Она переоделась в джинсы и рубашку, смыла макияж и домывает посуду.
— Познавательно, — коротко ответил я.
— Они такие говнюки, как я думаю?
— Хуже.
— Не, — засомневалась девушка, — это вряд ли. Хуже, чем я о них думаю, быть просто невозможно. От такой концентрации мерзости они бы сколлапсировали в чёрную дыру. Точнее дырку. В заднице.
Не знаю, каких именно авторитетных заявлений ждал Полусладкий Пастор от гипотетического Инквизитора, но я вряд ли оправдал его ожидания. Мне нет до них дела, и лучше бы им не иметь дел до меня. Если они этим разочарованы — их проблемы.
Заебисьман пришёл до вечернего открытия, но я уже давно не обращаю внимания на эти мелкие формальности. Каждый, кому приспичит выпить, заваливается в бар, не думая, что нам тоже надо иногда отдыхать.
— Пива? — спросил я, зная ответ.
— Да, налейте стаканчик. И можно… поговорить с вашей уборщицей?
— Если вы не будете делать ей неприличных предложений в рабочее время.
— Исключительно деловой вопрос.
— Сейчас позову, — я заглянул в подсобку и поманил пальцем расставляющую посуду Швабру.
— Барышня, — спросил Заебисьман, — простите за интимный вопрос, но чью кровь вы подсунули вместо своей?
— С чего вы… Не понимаю, о чём речь, — ощетинилась девушка.
— Ой, я вас умоляю, давайте не будем делать из этого драму. Ничего вам за это не будет, нам просто надо знать. В научных, так сказать, целях.
— Идите к чёрту, — фыркнула Швабра, — медосмотр для школьников, из школы меня выперли, а значит, никому я больше ничего не должна. И вообще ничего я не подсовывала, не докажете.
— Доказать было бы несложно, — вздохнул Заебисьман, — потому что кровь в вашем образце принадлежит местному уроженцу. А вы, извините, не он. Но мы же ни в чём вас не обвиняем, вы нам действительно ничего не должны.

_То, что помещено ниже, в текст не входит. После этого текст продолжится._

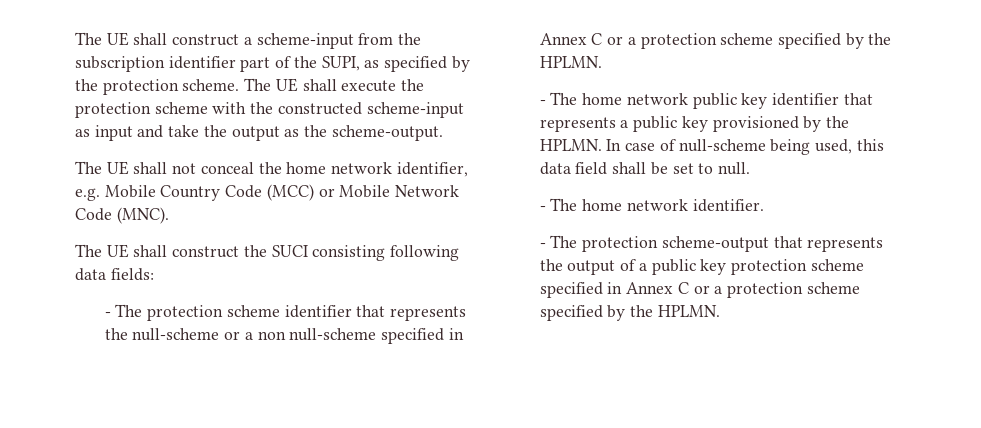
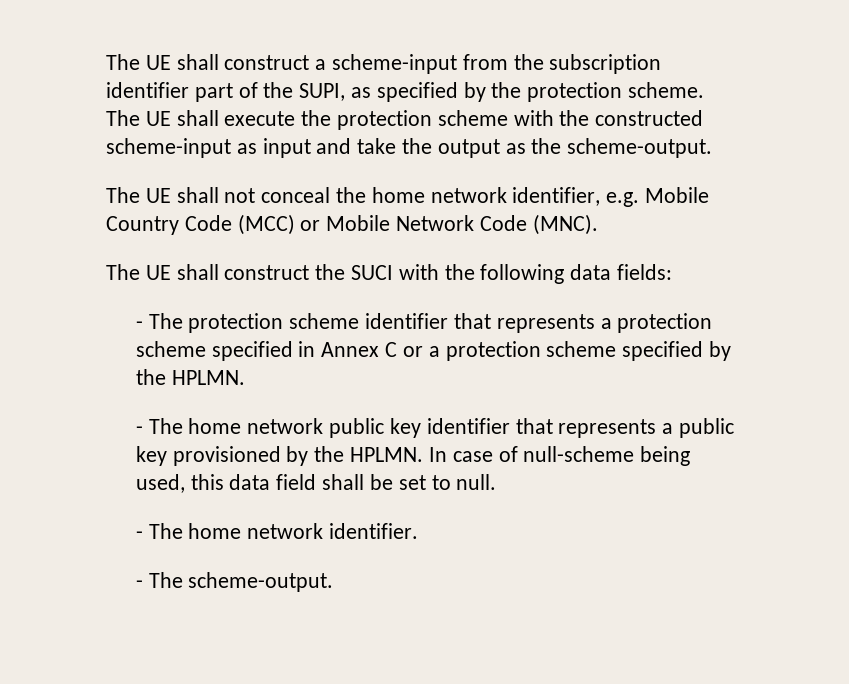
[312,245,386,261] consisting -> [398,264,475,280] with the
[104,328,377,341] the null-scheme or a non null-scheme -> [600,313,713,333] [135,341,206,357] a protection scheme
[582,236,884,252] [539,259,864,275] [539,282,860,298] [539,305,720,321] protection scheme-output that represents the output of a public key protection scheme specified in Annex C or a protection scheme specified by the HPLMN. -> [188,572,334,592] scheme-output.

Просто скажите, кто дал вам свою кровь, и я от вас отстану.
— С чего вы взяли, что я не местная? — взвилась Швабра.
— Альгоменорея. Вы пожаловались врачу на боли при месячных.
— А что случилось с врачебной тайной?
— Доктор так удивился, что не удержался, поделившись с нами. Он очень сожалеет о нарушении медицинской этики, но зато мы сообразили перепроверить образец. Это предотвратило ошибку в расчётах, которая стоила бы нам очень дорого.
— И причём тут мои боли?
— У местных… дам нет месячных, барышня, — вздохнул Заебисьман. — Зачем они существам, размножающимся корзинками? Так чья кровь в образце?
— Моя, — я отвлёкся на разговор и даже не заметил, как вошла блонда.
— Какой интересный расклад… — присвистнул научный директор. — Покойная дочь бармена, если не ошибаюсь?
— Прозвучало не очень вежливо, — ответила она спокойно. — Я выгляжу как зомби?
— Нет, вы, разумеется, живёхонька. Ох уж мне эти парадоксы… Мы всей лабораторией головы ломаем, откуда такие помехи причинности, а у нас, оказывается, коллапс суперпозиции обратно расколлапсировался. Вы понимаете, барышня?.. Впрочем, ничего вы не понимаете, конечно.
— Вот видите, — горестно обратился Заебисьман ко мне, — что бывает, когда в системе вместо вентилей люди? Как бы вы отнеслись к диоду, который пропускает ток в одну сторону, но некоторые наиболее симпатичные ему электроны — в обе? А с людьми такое сплошь и рядом. Самый ненадёжный элемент. Если бы не доктор, то годы труда могли пойти к чёрту! Впрочем, что уж теперь… Выяснили, в чём проблема, и заебись. Учтём при запуске.
— А вы так уверены, что ваш эффектор сработает?
— О, это очень квантовый вопрос, Роберт! Очень!
Он вышел из бара, мы с блондой и Шваброй смотрели ему вслед.
— Не прокатило, — мрачно сказала моя уборщица. — Зря тебя иголкой кололи.
— Мы не могли не попытаться, — пожала плечами блондинка. — И я не боюсь иголок. Но, может быть, идея оставить им мою кровь была не самой лучшей. Кто знает, что они с ней теперь сделают?